[Source information — start]

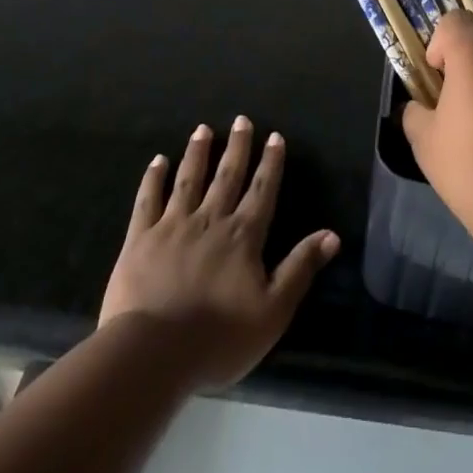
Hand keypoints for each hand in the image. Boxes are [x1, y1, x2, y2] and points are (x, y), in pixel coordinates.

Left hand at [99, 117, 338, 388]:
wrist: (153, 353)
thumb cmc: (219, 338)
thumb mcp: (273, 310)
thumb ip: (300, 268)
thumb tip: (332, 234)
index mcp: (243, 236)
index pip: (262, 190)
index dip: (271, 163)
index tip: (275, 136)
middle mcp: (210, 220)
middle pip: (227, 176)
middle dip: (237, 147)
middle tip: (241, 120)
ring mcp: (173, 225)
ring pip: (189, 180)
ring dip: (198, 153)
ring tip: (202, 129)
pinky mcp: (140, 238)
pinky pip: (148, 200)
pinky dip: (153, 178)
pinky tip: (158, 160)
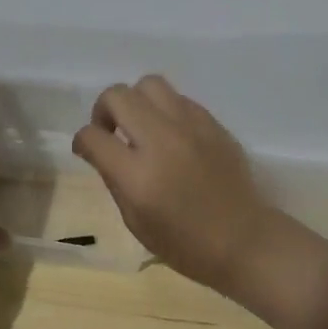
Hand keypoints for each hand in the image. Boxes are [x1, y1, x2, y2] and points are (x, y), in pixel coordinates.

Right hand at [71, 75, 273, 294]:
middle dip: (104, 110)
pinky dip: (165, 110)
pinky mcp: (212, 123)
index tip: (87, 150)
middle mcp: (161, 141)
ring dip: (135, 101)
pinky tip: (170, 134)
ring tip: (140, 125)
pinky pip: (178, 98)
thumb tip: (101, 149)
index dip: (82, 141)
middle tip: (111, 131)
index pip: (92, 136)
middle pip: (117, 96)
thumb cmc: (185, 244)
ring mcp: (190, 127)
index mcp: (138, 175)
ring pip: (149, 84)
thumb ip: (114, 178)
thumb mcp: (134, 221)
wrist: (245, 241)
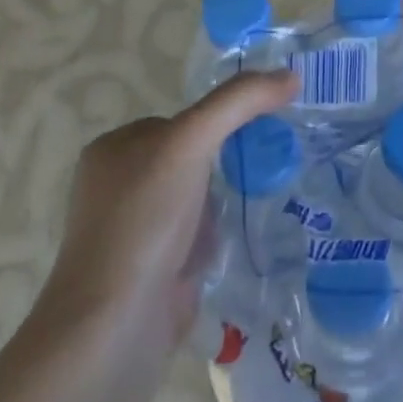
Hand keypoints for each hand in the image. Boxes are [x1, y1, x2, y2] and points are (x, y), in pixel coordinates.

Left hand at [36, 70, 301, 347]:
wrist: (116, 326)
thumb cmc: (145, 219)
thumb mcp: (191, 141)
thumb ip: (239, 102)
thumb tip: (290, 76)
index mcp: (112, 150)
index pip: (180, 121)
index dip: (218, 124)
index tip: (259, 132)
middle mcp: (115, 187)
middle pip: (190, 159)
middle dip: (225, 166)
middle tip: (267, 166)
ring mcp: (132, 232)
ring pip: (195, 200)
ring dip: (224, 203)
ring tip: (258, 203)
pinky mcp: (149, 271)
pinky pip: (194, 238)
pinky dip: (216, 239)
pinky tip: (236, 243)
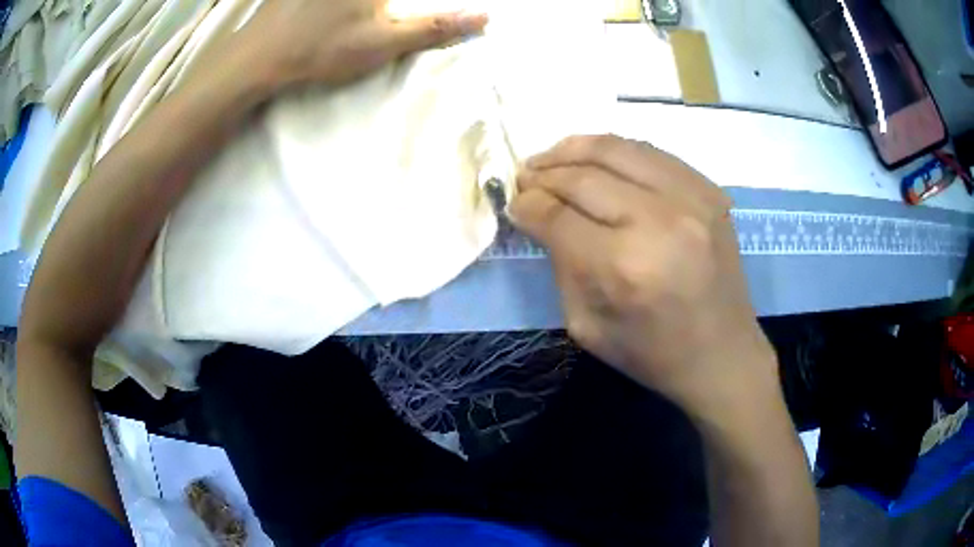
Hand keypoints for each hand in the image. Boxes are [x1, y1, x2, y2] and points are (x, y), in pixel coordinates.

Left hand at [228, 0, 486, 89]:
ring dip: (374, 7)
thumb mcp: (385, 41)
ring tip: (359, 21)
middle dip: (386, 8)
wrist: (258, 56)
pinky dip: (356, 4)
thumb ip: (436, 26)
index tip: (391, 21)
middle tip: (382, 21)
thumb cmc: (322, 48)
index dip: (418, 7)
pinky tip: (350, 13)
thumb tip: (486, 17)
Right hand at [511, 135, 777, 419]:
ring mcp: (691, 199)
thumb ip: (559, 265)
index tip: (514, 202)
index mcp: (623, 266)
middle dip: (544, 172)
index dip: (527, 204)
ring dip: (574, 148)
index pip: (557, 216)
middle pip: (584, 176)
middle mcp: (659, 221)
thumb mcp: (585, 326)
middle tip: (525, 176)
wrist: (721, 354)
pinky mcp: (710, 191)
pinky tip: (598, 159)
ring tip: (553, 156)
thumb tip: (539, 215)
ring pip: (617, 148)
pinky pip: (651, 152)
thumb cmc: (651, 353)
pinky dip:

[Source information — finish]

▶ [Exercise brief]:
In the data above, find the line containing "ring dip: (135, 101)" and the line containing "middle mcp: (115, 187)". Copy exactly the stretch from the first through the second, both included, leaving out any picture.

▶ [Exercise answer]:
ring dip: (135, 101)
pinky tip: (170, 134)
ring tip: (140, 125)
pinky pip: (178, 98)
thumb tip: (101, 149)
index dip: (82, 141)
middle tip: (111, 131)
index pip: (92, 136)
middle pip: (117, 96)
thumb cmc: (185, 244)
ring mcp: (190, 127)
index mcp: (138, 175)
ring pip: (149, 84)
thumb ip: (114, 178)
thumb mcp: (134, 221)
wrist: (245, 241)
Hand keypoints for each hand in the image. Boxes are [x1, y1, x2, y2] and points are (x, y), in pixel coordinates.

Left hand at [36, 70, 301, 347]:
wrist: (116, 326)
thumb cmc: (145, 219)
thumb mcp: (191, 141)
thumb ip: (239, 102)
thumb tip: (290, 76)
index mcp: (112, 150)
index pip: (180, 121)
index dip: (218, 124)
index tip: (259, 132)
middle mcp: (115, 187)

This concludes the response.